10.3.13. Bringing It All Together

Key Takeaways 📝

  1. Hypothesis tests and confidence intervals are dual procedures that address the same questions from different perspectives, connected by the relationship \(C + \alpha = 1\).

  2. Duality works for both z-procedures (σ known) and t-procedures (σ unknown), with the same logical framework applying to both.

  3. T-distributions have heavier tails than the standard normal, reflecting additional uncertainty when estimating σ with s.

  4. Direction of alternative hypothesis determines confidence bound type: \(H_a: \mu > \mu_0\) pairs with lower bounds, \(H_a: \mu < \mu_0\) pairs with upper bounds.

  5. T-procedures approach z-procedures as sample size increases, with negligible differences for large samples (\(n > 100\)).

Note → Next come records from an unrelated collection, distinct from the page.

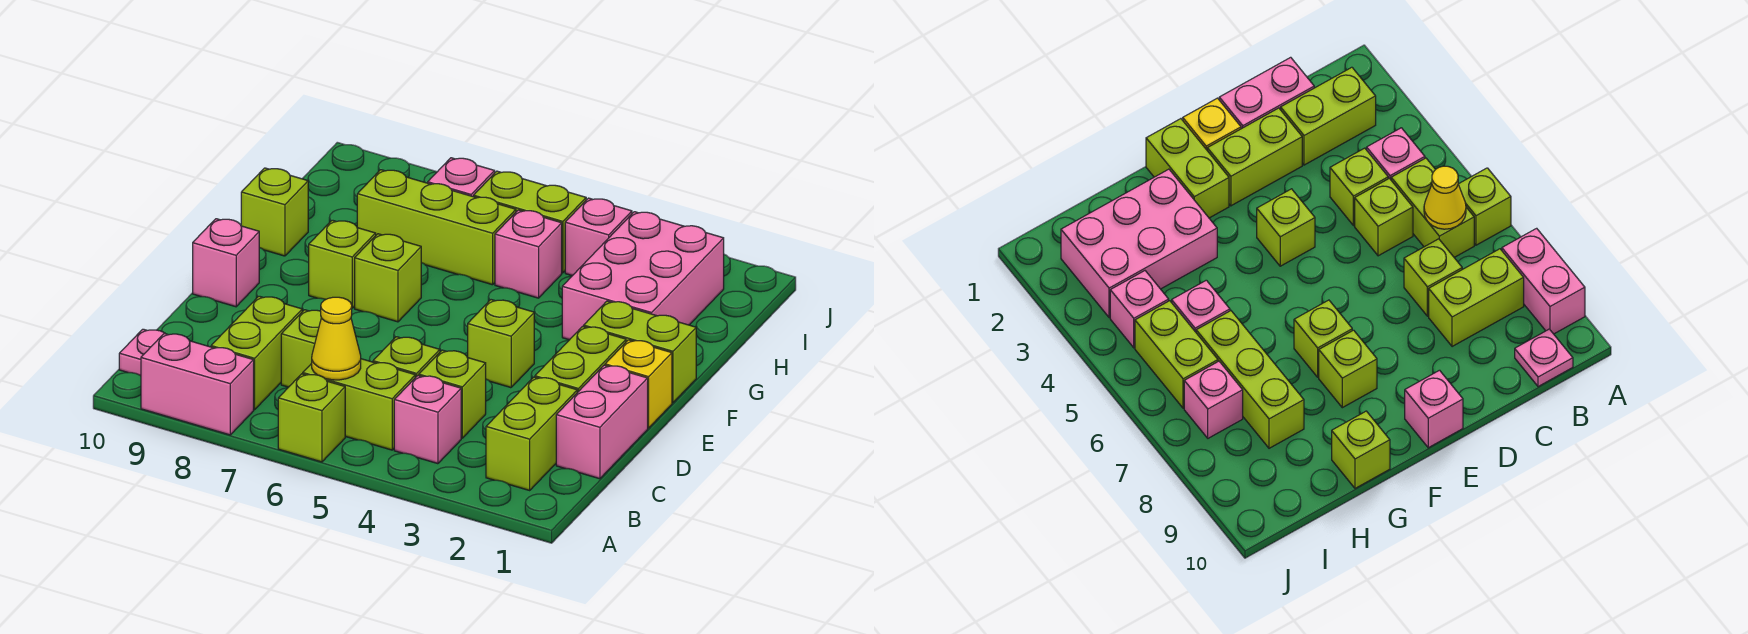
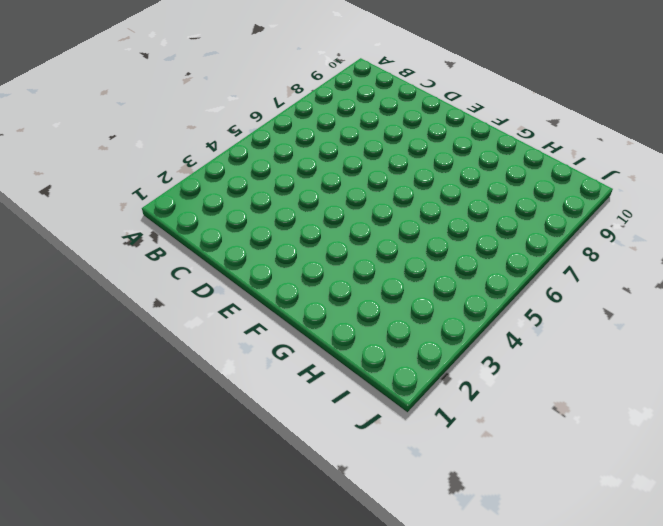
none -> lime 1x1 brick [278,374,345,462]
none -> pink 1x2 brick [141,333,254,435]
none -> lime 1x2 brick [486,377,577,490]

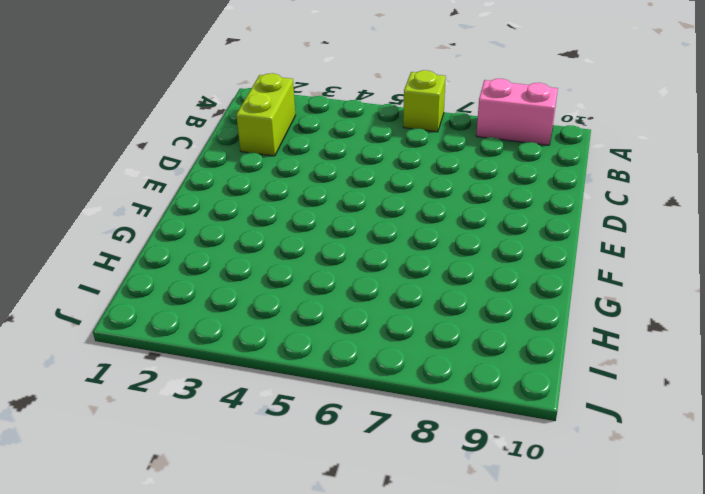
none -> pink 1x1 brick [394,376,461,464]
none -> lime 1x2 brick [303,359,415,450]
none -> lime 1x2 brick [211,296,302,410]

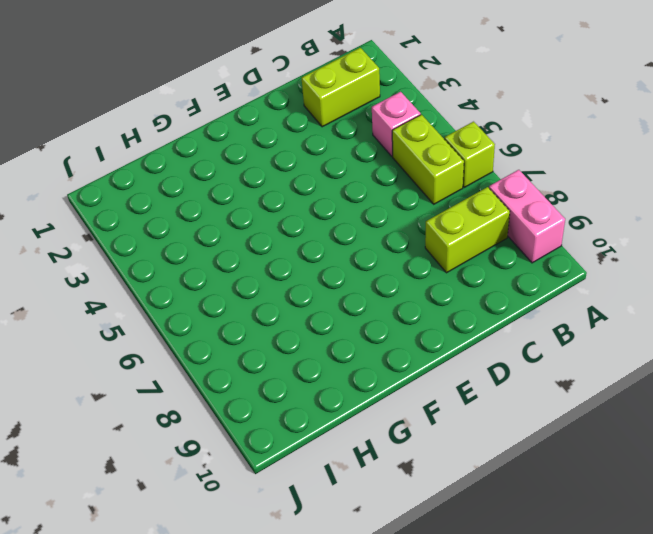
none -> pink 1x1 plate [119,329,164,376]
none -> pink 1x2 brick [556,365,648,479]
none -> lime 1x1 brick [419,350,486,438]

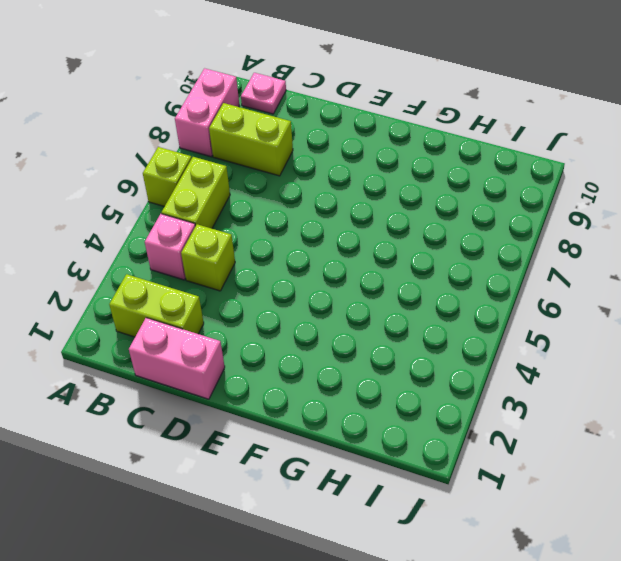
none -> lime 1x1 brick [373,337,440,378]
none -> lime 1x1 brick [281,310,321,387]
none -> lime 1x2 brick [535,326,626,393]

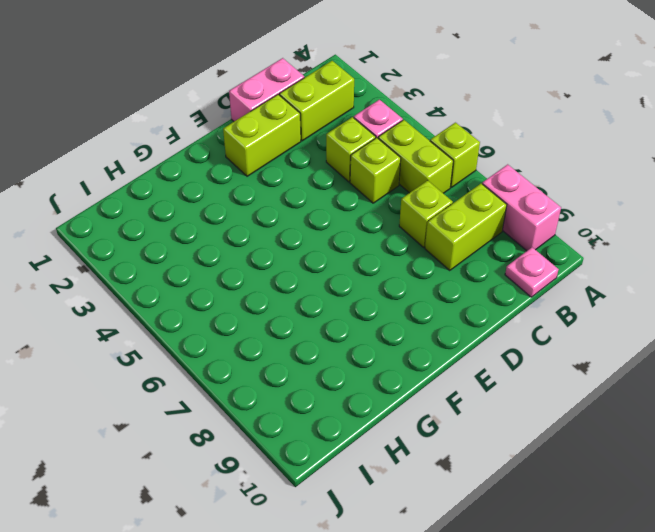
none -> yellow 1x1 brick [605,340,672,428]
none -> lime 1x1 brick [468,300,534,388]
none -> pink 1x1 brick [193,219,259,307]

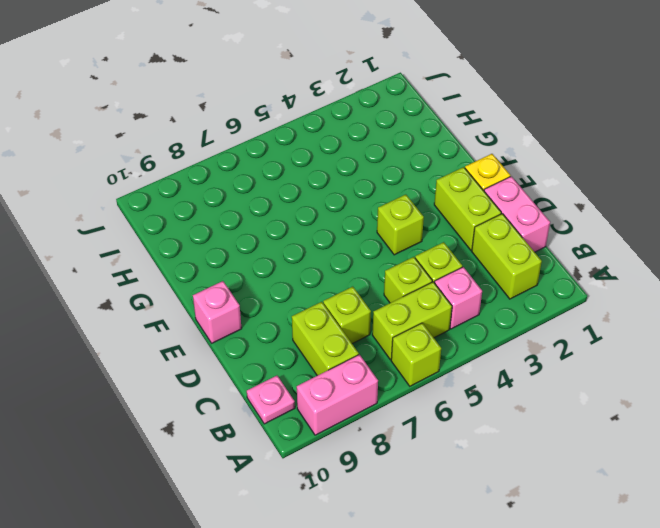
none -> lime 1x2 brick [584,301,696,403]
none -> lime 1x1 brick [355,234,421,322]
none -> lime 1x1 brick [309,220,376,308]

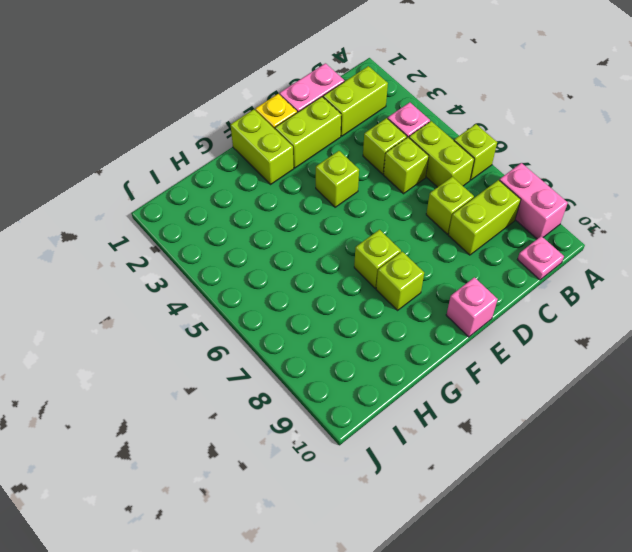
none -> pink 2x3 brick [562,212,724,340]
none -> lime 1x1 brick [241,168,308,256]
none -> pink 1x1 brick [495,210,562,298]

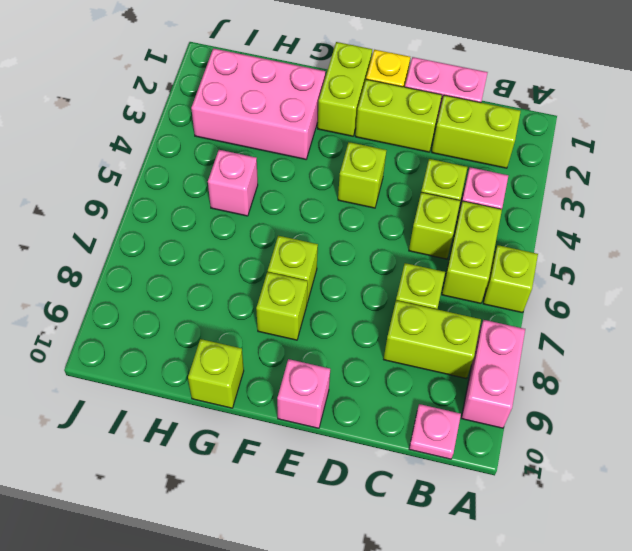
none -> lime 1x3 brick [357,170,516,285]
none -> pink 1x1 brick [565,198,632,276]
none -> lime 1x2 brick [474,171,586,273]

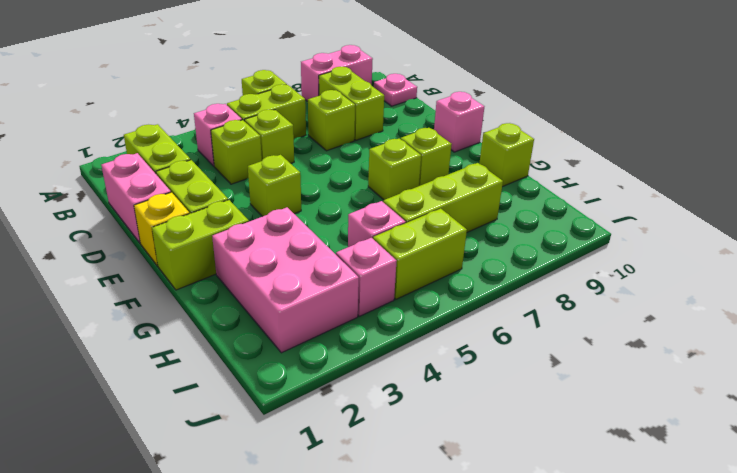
none -> pink 1x1 brick [428,158,495,197]
none -> yellow 1x1 cone [312,297,361,380]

  6. Failing to reject doesn’t mean accepting the null hypothesis—it means insufficient evidence against it.

  7. Practical interpretation requires considering both statistical significance and practical importance in context.

  8. Assumptions matter most for small samples—normality becomes less critical as sample size increases due to CLT.

Exercises

  1. Duality Verification: A researcher constructs a 95% confidence interval for μ and gets (12.3, 18.7). Without doing any calculations, determine the outcome of testing \(H_0: \mu = 15\) vs. \(H_a: \mu \neq 15\) at \(\alpha = 0.05\). Explain your reasoning.

  2. Coffee Shop Service: A coffee shop claims average service time is 3 minutes. You time 15 customers and find \(\bar{x} = 3.4\) minutes, \(s = 0.8\) minutes. a) Test the claim at \(\alpha = 0.05\) b) Construct a 95% confidence interval c) Verify that your results from (a) and (b) are consistent

  3. One-Sided Bounds: A manufacturer wants to show their batteries last more than 20 hours on average. With 12 batteries, they get \(\bar{x} = 22.1\) hours, \(s = 3.5\) hours. a) What type of confidence bound is appropriate? b) Test at \(\alpha = 0.05\) using the hypothesis test approach c) Verify using the appropriate 95% confidence bound

  4. Sample Size Impact: Explain why a t-test with \(n = 5\) requires a larger test statistic to reject \(H_0\) than a z-test with the same data and significance level. What does this say about our confidence in conclusions from small samples?

  5. Cherry Tomato Follow-up: In the cherry tomato example, suppose σ had been unknown and estimated as \(s = 5\) grams from the sample of 4 packages. Rework the entire analysis using t-procedures and compare your conclusions to the original z-procedure results.

  6. Critical Thinking: A study reports “no significant difference” with \(p = 0.12\) and \(n = 8\). The researcher concludes the null hypothesis is true. Identify at least three problems with this reasoning and suggest better ways to interpret the results.